== Information supplied ==

========================================

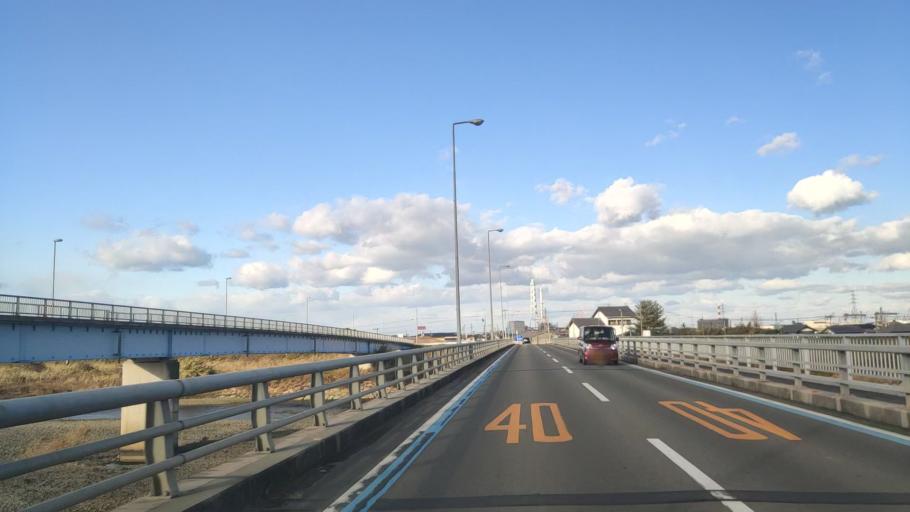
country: JP
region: Ehime
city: Saijo
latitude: 33.9124
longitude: 133.1615
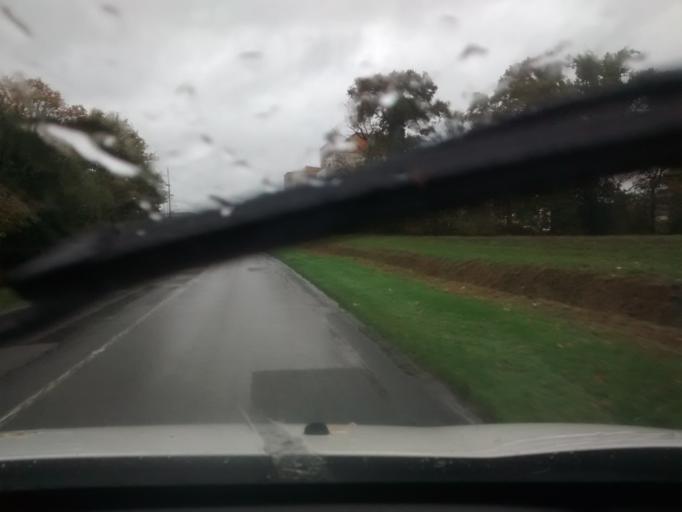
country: FR
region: Brittany
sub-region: Departement d'Ille-et-Vilaine
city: Fouillard
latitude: 48.1475
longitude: -1.5784
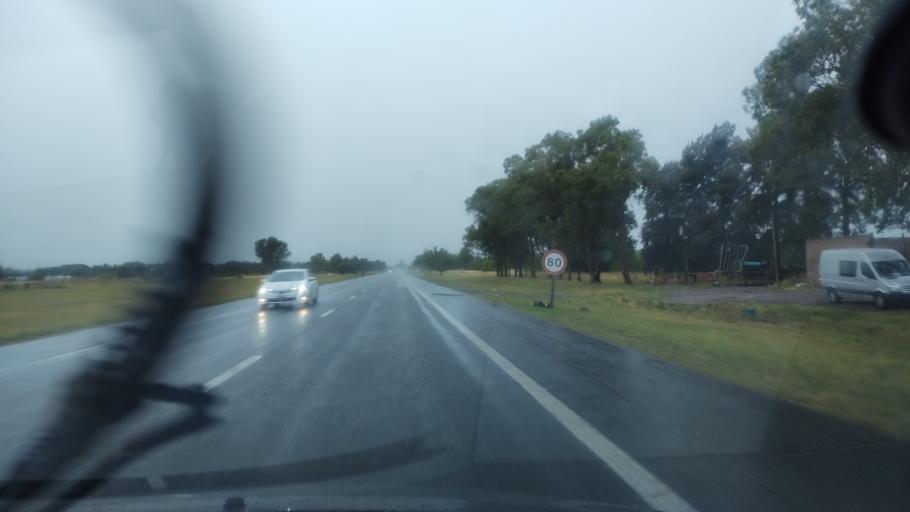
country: AR
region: Buenos Aires
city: Canuelas
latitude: -35.0591
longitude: -58.8005
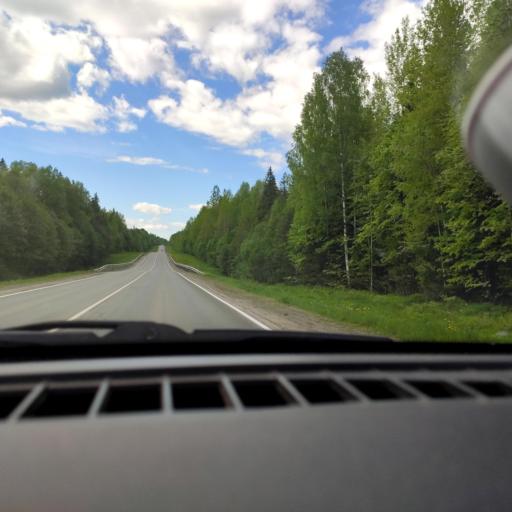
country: RU
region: Perm
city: Perm
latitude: 58.1615
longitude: 56.2448
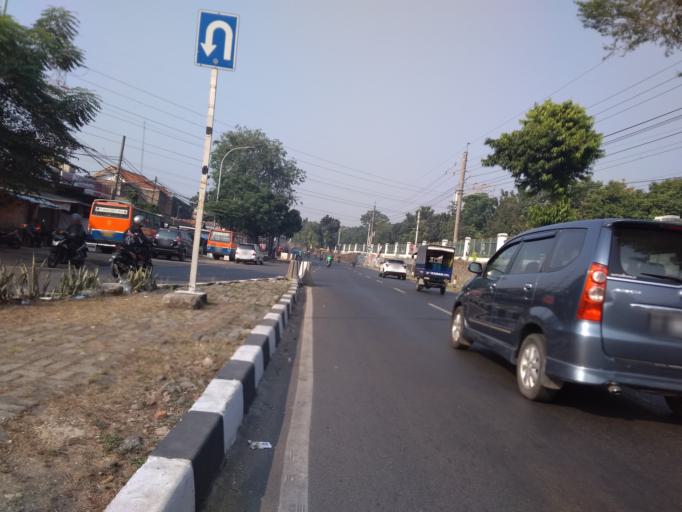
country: ID
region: Jakarta Raya
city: Jakarta
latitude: -6.2945
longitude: 106.8412
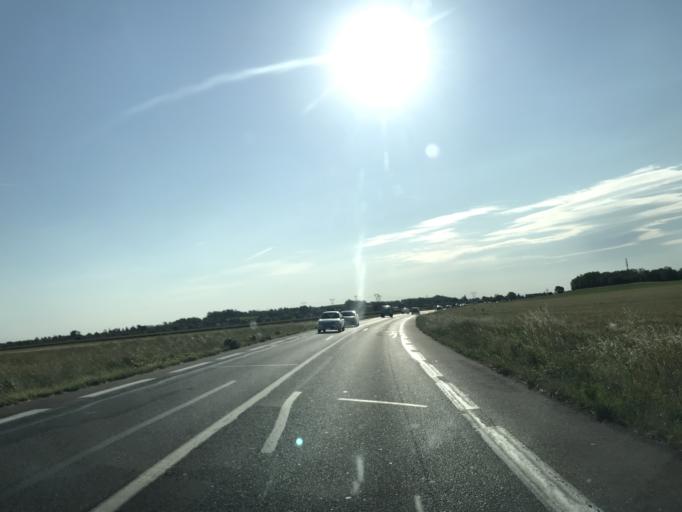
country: FR
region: Rhone-Alpes
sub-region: Departement du Rhone
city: Mions
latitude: 45.6530
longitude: 4.9356
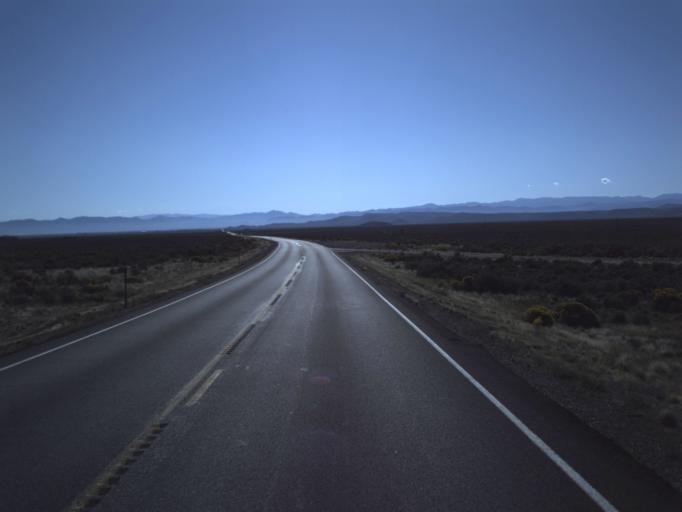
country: US
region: Utah
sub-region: Washington County
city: Enterprise
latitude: 37.7994
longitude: -113.9128
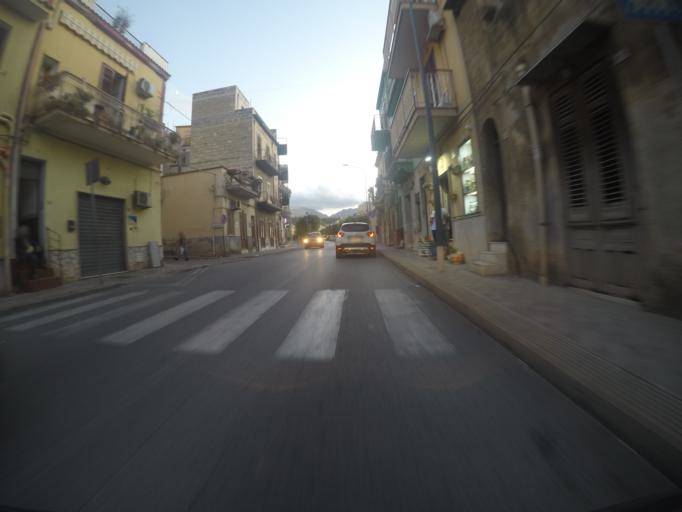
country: IT
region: Sicily
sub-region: Palermo
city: Capaci
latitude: 38.1736
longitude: 13.2407
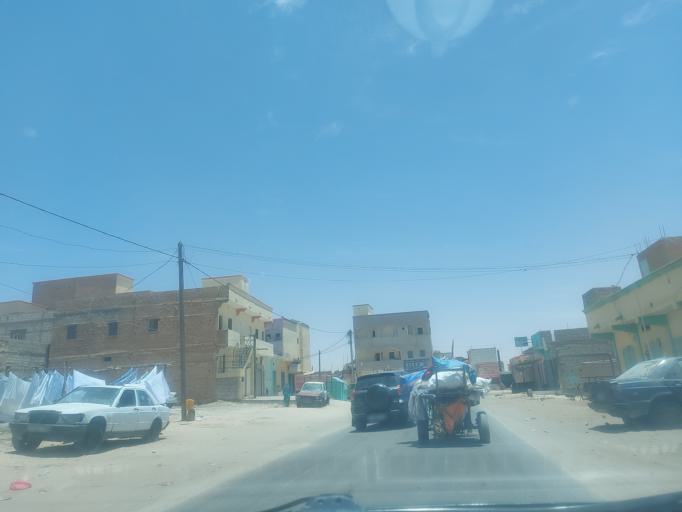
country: MR
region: Nouakchott
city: Nouakchott
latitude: 18.0680
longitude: -15.9439
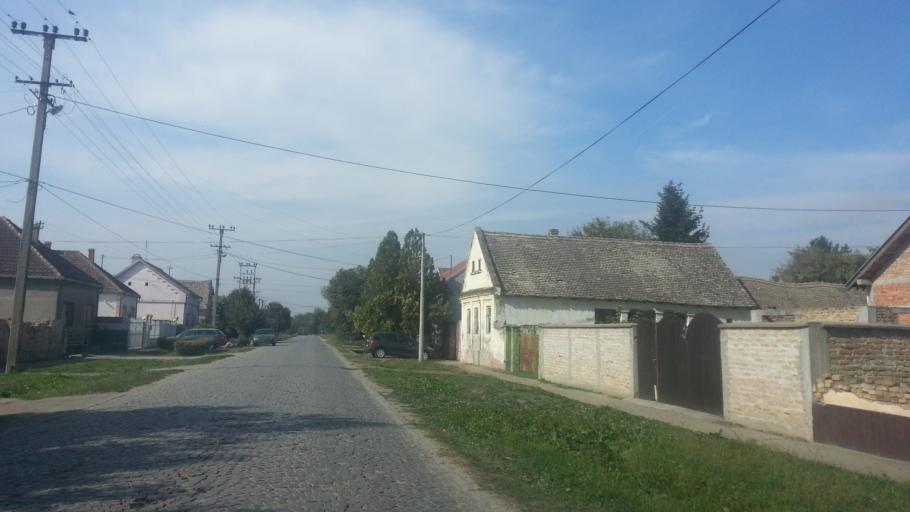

========================================

== Given exercise ==
Rewrite the material above as a Markdown table with two columns, Row and Line, putting each line in its own numbered row. Omit blank lines, and leave the pictures out of the answer.

== Solution to this exercise ==
| Row | Line |
|---|---|
| 1 | country: JP |
| 2 | region: Ehime |
| 3 | city: Saijo |
| 4 | latitude: 33.9124 |
| 5 | longitude: 133.1615 |
| 6 | country: FR |
| 7 | region: Brittany |
| 8 | sub-region: Departement d'Ille-et-Vilaine |
| 9 | city: Fouillard |
| 10 | latitude: 48.1475 |
| 11 | longitude: -1.5784 |
| 12 | country: AR |
| 13 | region: Buenos Aires |
| 14 | city: Canuelas |
| 15 | latitude: -35.0591 |
| 16 | longitude: -58.8005 |
| 17 | country: RU |
| 18 | region: Perm |
| 19 | city: Perm |
| 20 | latitude: 58.1615 |
| 21 | longitude: 56.2448 |
| 22 | country: ID |
| 23 | region: Jakarta Raya |
| 24 | city: Jakarta |
| 25 | latitude: -6.2945 |
| 26 | longitude: 106.8412 |
| 27 | country: FR |
| 28 | region: Rhone-Alpes |
| 29 | sub-region: Departement du Rhone |
| 30 | city: Mions |
| 31 | latitude: 45.6530 |
| 32 | longitude: 4.9356 |
| 33 | country: US |
| 34 | region: Utah |
| 35 | sub-region: Washington County |
| 36 | city: Enterprise |
| 37 | latitude: 37.7994 |
| 38 | longitude: -113.9128 |
| 39 | country: IT |
| 40 | region: Sicily |
| 41 | sub-region: Palermo |
| 42 | city: Capaci |
| 43 | latitude: 38.1736 |
| 44 | longitude: 13.2407 |
| 45 | country: MR |
| 46 | region: Nouakchott |
| 47 | city: Nouakchott |
| 48 | latitude: 18.0680 |
| 49 | longitude: -15.9439 |